To do
A: Check each statement against the yardstick notes and answer yes or no, quoting the words of the notes that decide it: (i) mape() calculates the mean absolute percent error; (ii) broom has been moved to Suggests; (iii) MLmetrics has been added as a dependency.
B: Update the rows from the first row through the one containing "5: (157, 368)", inclusive, by replacing "zero-indexed" with "zero-based". Leave everything else unchanged and output only those rows.

Text segment
Multiclass support has been added for each classification metric.
The support varies from one metric to the next, but generally macro and micro
averaging is available for all metrics, with some metrics having specialized
multiclass implementations (for example, roc_auc()
supports the
multiclass generalization presented in a paper by Hand and Till).
For more information, see vignette("multiclass", "yardstick")
.
All metrics now work with grouped data frames. This produces a tibble with as many rows as there are groups, and is useful when used alongside resampling techniques.
mape()
calculates the mean absolute percent error.
kap()
is a metric similar to accuracy()
that calculates Cohen's kappa.
detection_prevalence()
calculates the number of predicted positive events
relative to the total number of predictions.
bal_accuracy()
calculates balanced accuracy as the average of sensitivity
and specificity.
roc_curve()
calculates receiver operator curves and returns the results as
a tibble.
pr_curve()
calculates precision recall curves.
gain_curve()
and lift_curve()
calculate the information used
in gain and lift curves.
gain_capture()
is a measure of performance similar in spirit to AUC
but applied to a gain curve.
pr_curve()
, roc_curve()
, gain_curve()
and lift_curve()
all have
ggplot2::autoplot()
methods for easy visualization.
metric_set()
constructs functions that calculate
multiple metrics at once.
The infrastructure for creating metrics has been exposed to allow
users to extend yardstick to work with their own metrics. You might want to
do this if you want your metrics to work with grouped data frames out of the
box, or if you want the standardization and error checking that yardstick
already provides. See vignette("custom-metrics", "yardstick")
for a few
examples.
A vignette describing the three classes of metrics used in yardstick has been
added. It also includes a list of every metric available, grouped by class.
See vignette("metric-types", "yardstick")
.
The error messages in yardstick should now be much more informative, with
better feedback about the types of input that each metric can use and about
what kinds of metrics can be used together (i.e. in metric_set()
).
There is now a grouped_df
method for conf_mat()
that returns a tibble
with a list column of conf_mat
objects.
Each metric now has its own help page. This allows us to better document the nuances of each metric without cluttering the help pages of other metrics.
broom
has been removed from Depends, and is replaced by generics
in Suggests.
tidyr
and ggplot2
have been moved to Suggests.
MLmetrics
has been removed as a dependency.

Input for this task

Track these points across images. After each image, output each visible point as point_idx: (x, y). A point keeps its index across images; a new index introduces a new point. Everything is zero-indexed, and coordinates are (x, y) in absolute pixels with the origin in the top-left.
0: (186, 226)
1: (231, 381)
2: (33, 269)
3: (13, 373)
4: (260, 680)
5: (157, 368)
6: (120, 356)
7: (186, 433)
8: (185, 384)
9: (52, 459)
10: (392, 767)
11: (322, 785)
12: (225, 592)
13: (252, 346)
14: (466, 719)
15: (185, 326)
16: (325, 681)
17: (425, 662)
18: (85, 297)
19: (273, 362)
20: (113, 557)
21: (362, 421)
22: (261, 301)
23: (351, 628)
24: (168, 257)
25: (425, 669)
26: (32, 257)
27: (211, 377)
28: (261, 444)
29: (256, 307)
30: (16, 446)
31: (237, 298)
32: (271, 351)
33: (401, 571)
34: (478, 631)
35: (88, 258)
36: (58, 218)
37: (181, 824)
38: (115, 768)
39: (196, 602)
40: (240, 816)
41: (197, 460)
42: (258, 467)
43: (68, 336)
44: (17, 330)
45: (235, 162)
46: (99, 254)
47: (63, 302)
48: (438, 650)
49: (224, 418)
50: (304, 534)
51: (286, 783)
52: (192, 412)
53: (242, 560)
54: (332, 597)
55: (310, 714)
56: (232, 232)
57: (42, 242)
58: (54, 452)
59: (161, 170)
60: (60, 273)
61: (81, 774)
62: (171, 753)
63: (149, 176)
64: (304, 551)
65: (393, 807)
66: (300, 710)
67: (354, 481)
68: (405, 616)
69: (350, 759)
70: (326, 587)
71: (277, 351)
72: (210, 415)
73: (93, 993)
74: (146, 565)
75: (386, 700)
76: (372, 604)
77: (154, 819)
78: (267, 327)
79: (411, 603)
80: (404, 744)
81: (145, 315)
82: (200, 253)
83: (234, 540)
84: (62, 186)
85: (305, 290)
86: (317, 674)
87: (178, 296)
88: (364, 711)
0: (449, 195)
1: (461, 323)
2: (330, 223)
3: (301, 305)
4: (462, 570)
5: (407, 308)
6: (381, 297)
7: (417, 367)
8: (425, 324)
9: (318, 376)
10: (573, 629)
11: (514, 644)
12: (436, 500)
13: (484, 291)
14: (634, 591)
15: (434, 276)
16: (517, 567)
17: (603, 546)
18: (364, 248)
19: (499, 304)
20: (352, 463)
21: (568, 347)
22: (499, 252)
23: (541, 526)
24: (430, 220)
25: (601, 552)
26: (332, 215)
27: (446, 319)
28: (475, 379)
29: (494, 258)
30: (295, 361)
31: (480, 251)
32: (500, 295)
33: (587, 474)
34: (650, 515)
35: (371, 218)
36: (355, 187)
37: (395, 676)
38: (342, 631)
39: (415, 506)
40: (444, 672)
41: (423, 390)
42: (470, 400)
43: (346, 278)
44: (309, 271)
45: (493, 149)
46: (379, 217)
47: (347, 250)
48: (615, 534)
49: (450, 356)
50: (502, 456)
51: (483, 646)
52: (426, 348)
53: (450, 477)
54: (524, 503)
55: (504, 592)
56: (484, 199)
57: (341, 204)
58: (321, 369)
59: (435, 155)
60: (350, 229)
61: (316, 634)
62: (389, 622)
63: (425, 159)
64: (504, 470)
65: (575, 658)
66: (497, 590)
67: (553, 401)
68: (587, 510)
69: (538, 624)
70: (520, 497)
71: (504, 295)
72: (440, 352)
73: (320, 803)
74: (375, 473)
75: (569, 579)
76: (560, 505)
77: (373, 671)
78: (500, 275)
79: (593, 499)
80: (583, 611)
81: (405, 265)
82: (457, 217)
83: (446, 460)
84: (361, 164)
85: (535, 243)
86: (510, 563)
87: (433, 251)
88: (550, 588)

Solved problems
A:
(i) Yes: "calculates the mean absolute percent error."
(ii) No: "has been removed from Depends, and is replaced by generics"
(iii) No: "has been removed as a dependency."

B:
Track these points across images. After each image, output each visible point as point_idx: (x, y). A point keeps its index across images; a new index introduces a new point. Everything is zero-based, and coordinates are (x, y) in absolute pixels with the origin in the top-left.
0: (186, 226)
1: (231, 381)
2: (33, 269)
3: (13, 373)
4: (260, 680)
5: (157, 368)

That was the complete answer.